SAVANNAH Trust, one of the leading local arts organisations, will be sending a new play titled Half Empty, Half Full to Durban for the Musho Theatre Festival which starts tomorrow.
Report by Silence Charumbira Entertainment Reporter
The festival is specifically for one and two-hander plays.
Daniel Maposa, director of Savannah Trust yesterday said the cast and production team would be leaving for Durban today for the festival, which is scheduled to end on February 20.
Maposa said the play will be staged twice with the major highlight being that it will feature at the closing show of the festival.
“This play is going to be important to Zimbabwean theatre landscape. Our theatre is recovering from the economic lull of the past decade and this play is a significant, key and timely contribution in the re-writing of a vivid indigenous Zimbabwean stage grammar,” said Maposa.
Written by celebrated South African playwright Mncedisi Shabangu of the Ten Bush fame, the play is about two men who grew up separately and are united by fate.
On the eve of their departure to the big city, they both discover love.
Featuring Teddy Mangava and Tafadzwa Hananda, the play takes a stern approach to social realities as the two characters open up on what has happened in their respective lives.
They attack various social ills that they have had to live with. They are against the tendency of celebrating villains that is common in their society.
As they journey to the city, they symbolically go in circles which Shabangu, who doubles as the director, telling a story about how rural Africans live.
“When you are in the city, a lot happens around you but with rural life people seem to circle around the same place,” said Shabangu.

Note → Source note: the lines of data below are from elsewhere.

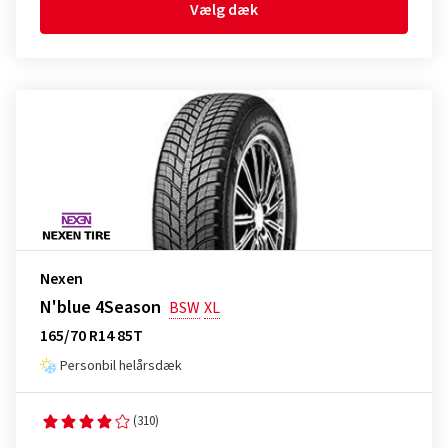
Vælg dæk
Nexen
N'blue 4Season
BSW
XL
165/70 R14 85T
Personbil helårsdæk
(310)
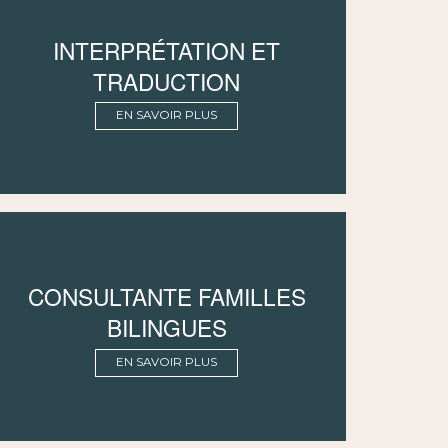
INTERPRÉTATION ET
TRADUCTION
EN SAVOIR PLUS
CONSULTANTE FAMILLES
BILINGUES
EN SAVOIR PLUS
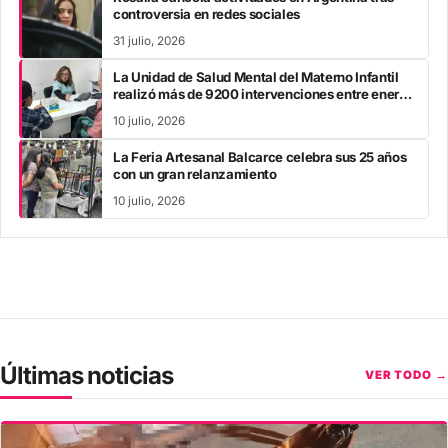
controversia en redes sociales
31 julio, 2026
La Unidad de Salud Mental del Materno Infantil
realizó más de 9200 intervenciones entre enero
y mayo
10 julio, 2026
La Feria Artesanal Balcarce celebra sus 25 años
con un gran relanzamiento
10 julio, 2026
Últimas noticias
VER TODO →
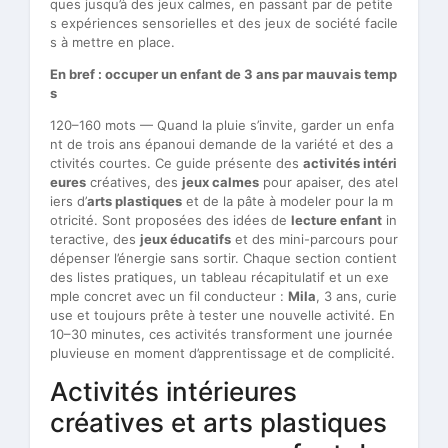
ques jusqu’à des jeux calmes, en passant par de petite
s expériences sensorielles et des jeux de société facile
s à mettre en place.
En bref : occuper un enfant de 3 ans par mauvais temp
s
120–160 mots — Quand la pluie s’invite, garder un enfa
nt de trois ans épanoui demande de la variété et des a
ctivités courtes. Ce guide présente des
activités intéri
eures
créatives, des
jeux calmes
pour apaiser, des atel
iers d’
arts plastiques
et de la pâte à modeler pour la m
otricité. Sont proposées des idées de
lecture enfant
in
teractive, des
jeux éducatifs
et des mini-parcours pour
dépenser l’énergie sans sortir. Chaque section contient
des listes pratiques, un tableau récapitulatif et un exe
mple concret avec un fil conducteur :
Mila
, 3 ans, curie
use et toujours prête à tester une nouvelle activité. En
10–30 minutes, ces activités transforment une journée
pluvieuse en moment d’apprentissage et de complicité.
Activités intérieures
créatives et arts plastiques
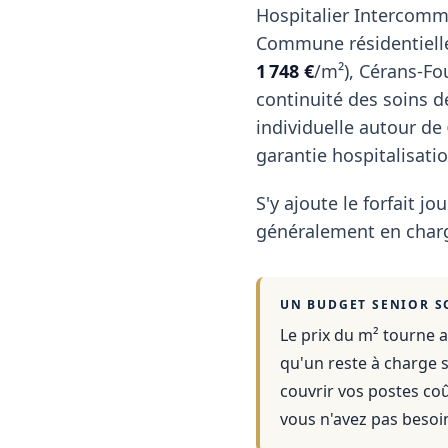
Hospitalier Intercommun
Commune résidentielle
1 748 €
/m²), Cérans-Fo
continuité des soins d
individuelle autour de
garantie hospitalisatio
S'y ajoute le forfait jou
généralement en charg
UN BUDGET SENIOR S
Le prix du m² tourne a
qu'un reste à charge s
couvrir vos postes co
vous n'avez pas besoi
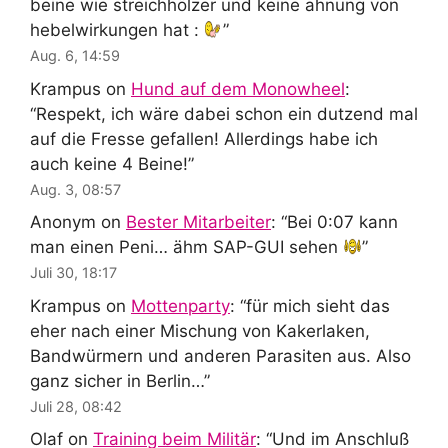
beine wie streichhölzer und keine ahnung von
hebelwirkungen hat :
”
Aug. 6, 14:59
Krampus
on
Hund auf dem Monowheel
:
“
Respekt, ich wäre dabei schon ein dutzend mal
auf die Fresse gefallen! Allerdings habe ich
auch keine 4 Beine!
”
Aug. 3, 08:57
Anonym
on
Bester Mitarbeiter
: “
Bei 0:07 kann
man einen Peni… ähm SAP-GUI sehen
”
Juli 30, 18:17
Krampus
on
Mottenparty
: “
für mich sieht das
eher nach einer Mischung von Kakerlaken,
Bandwürmern und anderen Parasiten aus. Also
ganz sicher in Berlin…
”
Juli 28, 08:42
Olaf
on
Training beim Militär
: “
Und im Anschluß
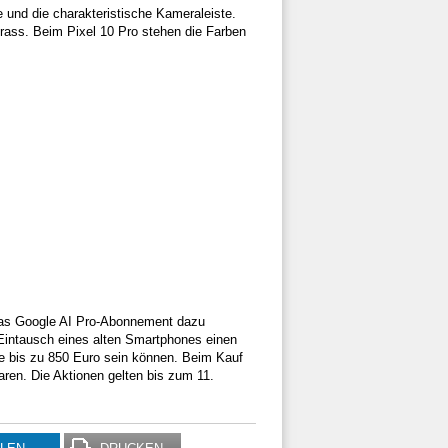
te und die charakteristische Kameraleiste.
rass. Beim Pixel 10 Pro stehen die Farben
 das Google AI Pro-Abonnement dazu
 Eintausch eines alten Smartphones einen
lle bis zu 850 Euro sein können. Beim Kauf
en. Die Aktionen gelten bis zum 11.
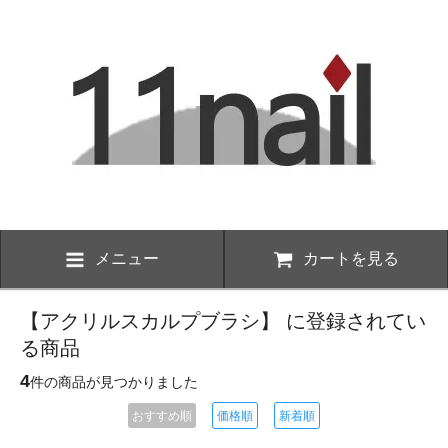
メニュー
カートを見る
【アクリルスカルプブラシ】 に登録されてい
る商品
4
件の商品が見つかりました
おすすめ順
価格順
新着順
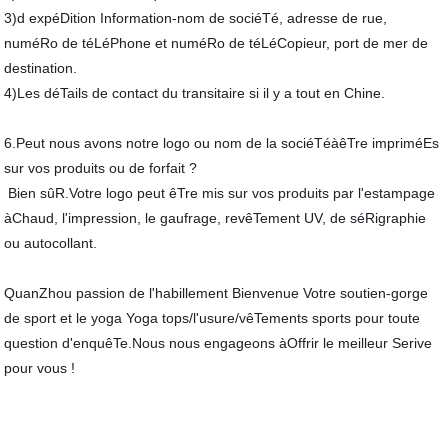
3)d expéDition Information-nom de sociéTé, adresse de rue,
numéRo de téLéPhone et numéRo de téLéCopieur, port de mer de
destination.
4)Les déTails de contact du transitaire si il y a tout en Chine.
6.Peut nous avons notre logo ou nom de la sociéTéàêTre impriméEs
sur vos produits ou de forfait ?
Bien sûR.Votre logo peut êTre mis sur vos produits par l'estampage
àChaud, l'impression, le gaufrage, revêTement UV, de séRigraphie
ou autocollant.
QuanZhou passion de l'habillement Bienvenue Votre soutien-gorge
de sport et le yoga Yoga tops/l'usure/vêTements sports pour toute
question d'enquêTe.Nous nous engageons àOffrir le meilleur Serive
pour vous !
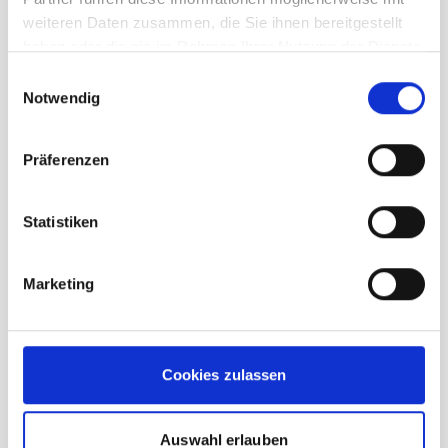
weiteren Daten zusammen, die Sie ihnen bereitgestellt
haben oder die sie im Rahmen Ihrer Nutzung der Dienste
gesammelt haben.
Einwilligungsauswahl
Notwendig
Präferenzen
Statistiken
Marketing
Ortovox Seceda 3L Jacket Damen
wild berry
Cookies zulassen
UVP
369,95 €
unser Preis ab:
Auswahl erlauben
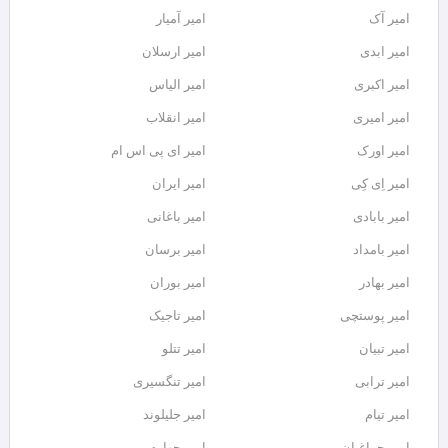
امیر آک
امیر آمیار
امیر ابدی
امیر ارسلان
امیر اکبری
امیر الیاس
امیر امیری
امیر انقلاب
امیر اورک
امیر ای پی اس ام
امیر اِی کِی
امیر ایران
امیر بابادی
امیر باغانی
امیر بامداد
امیر برسان
امیر بهادر
امیر بوران
امیر پوستچی
امیر تاجیک
امیر تبیان
امیر تتلو
امیر ترابی
امیر تنگسیری
امیر تیام
امیر جلیلوند
امیر چراغیان
امیر چهارم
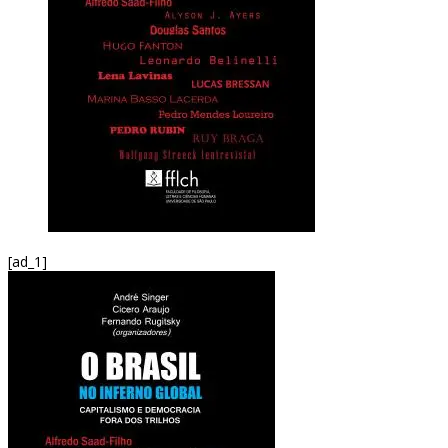
[ad_1]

“The circles also symbolise the significance of circles in African setups since many rituals in different customs are done while people are gathered in a circular form.”
On stage however, the striking resemblance of the circular motions is given meaning by the actors with one of them failing to reach the city and actually becoming the epitome of poverty in the rural areas.

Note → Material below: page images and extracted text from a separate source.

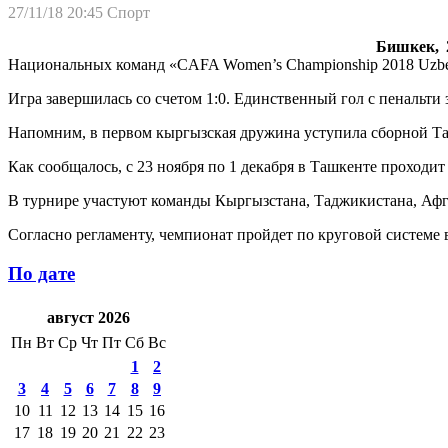
27/11/18 20:45
Спорт
Бишкек, 2
Национальных команд «CAFA Women’s Championship 2018 Uzbek
Игра завершилась со счетом 1:0. Единственный гол с пенальти 
Напомним, в первом кыргызская дружина уступила сборной Тад
Как сообщалось, с 23 ноября по 1 декабря в Ташкенте проходи
В турнире участуют команды Кыргызстана, Таджикистана, Афга
Согласно регламенту, чемпионат пройдет по круговой системе 
По дате
август 2026
Пн
Вт
Ср
Чт
Пт
Сб
Вс
1
2
3
4
5
6
7
8
9
10
11
12
13
14
15
16
17
18
19
20
21
22
23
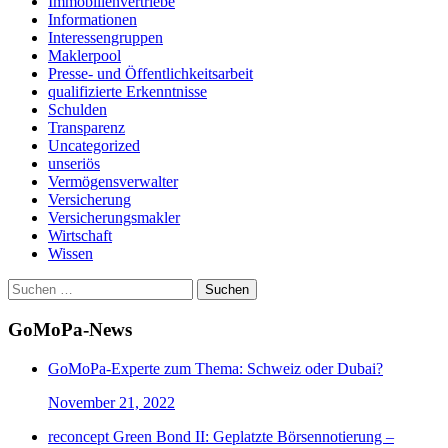
Immobilienvertriebe
Informationen
Interessengruppen
Maklerpool
Presse- und Öffentlichkeitsarbeit
qualifizierte Erkenntnisse
Schulden
Transparenz
Uncategorized
unseriös
Vermögensverwalter
Versicherung
Versicherungsmakler
Wirtschaft
Wissen
Suchen
nach:
GoMoPa-News
GoMoPa-Experte zum Thema: Schweiz oder Dubai?
November 21, 2022
reconcept Green Bond II: Geplatzte Börsennotierung –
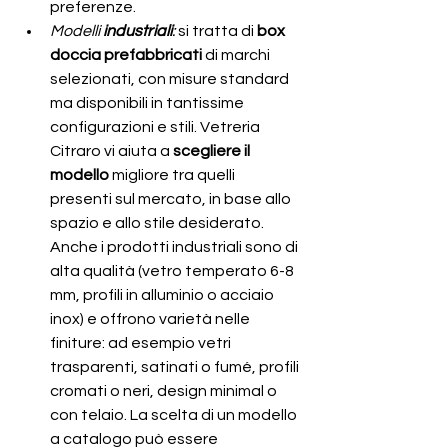
preferenze.
Modelli 
industriali
:
 si tratta di 
box 
doccia prefabbricati
 di marchi 
selezionati, con misure standard 
ma disponibili in tantissime 
configurazioni e stili. Vetreria 
Citraro vi aiuta a 
scegliere il 
modello
 migliore tra quelli 
presenti sul mercato, in base allo 
spazio e allo stile desiderato. 
Anche i prodotti industriali sono di 
alta qualità (vetro temperato 6-8 
mm, profili in alluminio o acciaio 
inox) e offrono varietà nelle 
finiture: ad esempio vetri 
trasparenti, satinati o fumé, profili 
cromati o neri, design minimal o 
con telaio. La scelta di un modello 
a catalogo può essere 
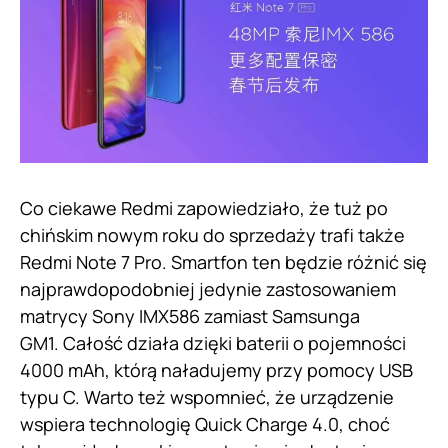
Co ciekawe Redmi zapowiedziało, że tuż po
chińskim nowym roku do sprzedaży trafi także
Redmi Note 7 Pro. Smartfon ten będzie różnić się
najprawdopodobniej jedynie zastosowaniem
matrycy Sony IMX586 zamiast Samsunga
GM1. Całość działa dzięki baterii o pojemności
4000 mAh, którą naładujemy przy pomocy USB
typu C. Warto też wspomnieć, że urządzenie
wspiera technologię Quick Charge 4.0, choć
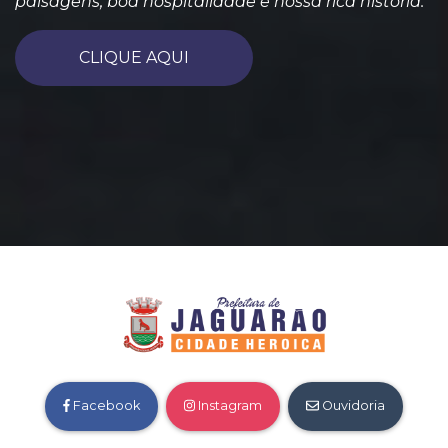
paisagens, boa hospitalidade e nossa rica história.
CLIQUE AQUI
Facebook
Instagram
Ouvidoria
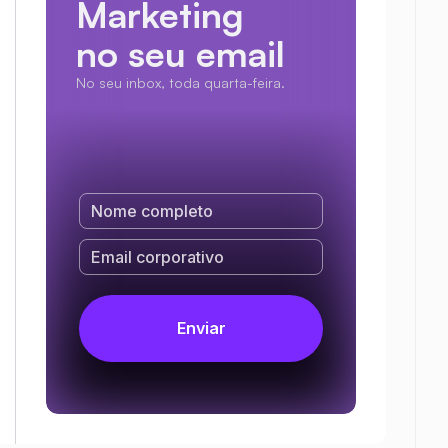
Marketing
no seu email
No seu inbox, toda quarta-feira.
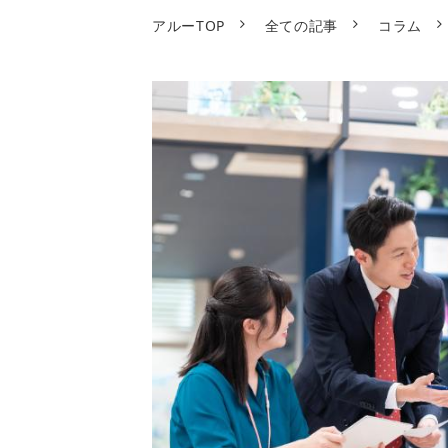
アルーTOP
全ての記事
コラム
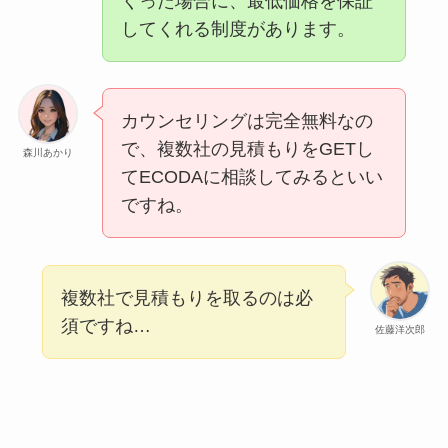
くった場合に、最低価格を保証
してくれる制度があります。
カウンセリングは完全無料なの
で、複数社の見積もりをGETし
森川あかり
てECODAに相談してみるといい
ですね。
複数社で見積もりを取るのは必
須ですね…
佐藤洋次郎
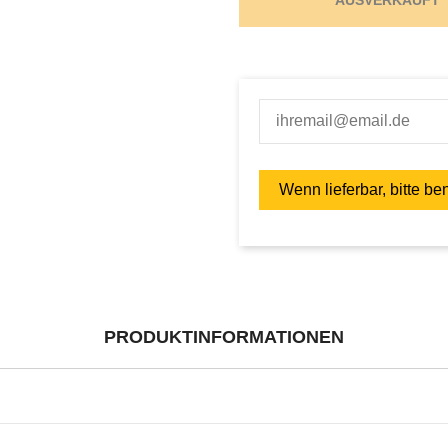
PRODUKTINFORMATIONEN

Various themes are interrogated in the play and it interestingly attacks vices while at the same time exploring the different labours that human life has to endure because of love.
Issues to do with fortunes in love are portrayed as inevitable yet meaningless in some instances.
The story takes a turn when the duo hears that there is a diamond rush somewhere in their area.
In the end, one friend has to make a sacrifice and remain behind in the village. The river has gone dry and it is now “half empty, half full”.
It will be the first time for both actors to feature in an international production but their previous experience in local theatre is likely to spur them to a higher level.
As opposed to Ten Bush, this play by Shabangu has minimal theatrical instruments on stage giving the audience very little to focus on, in turn making sure that they grasp the message.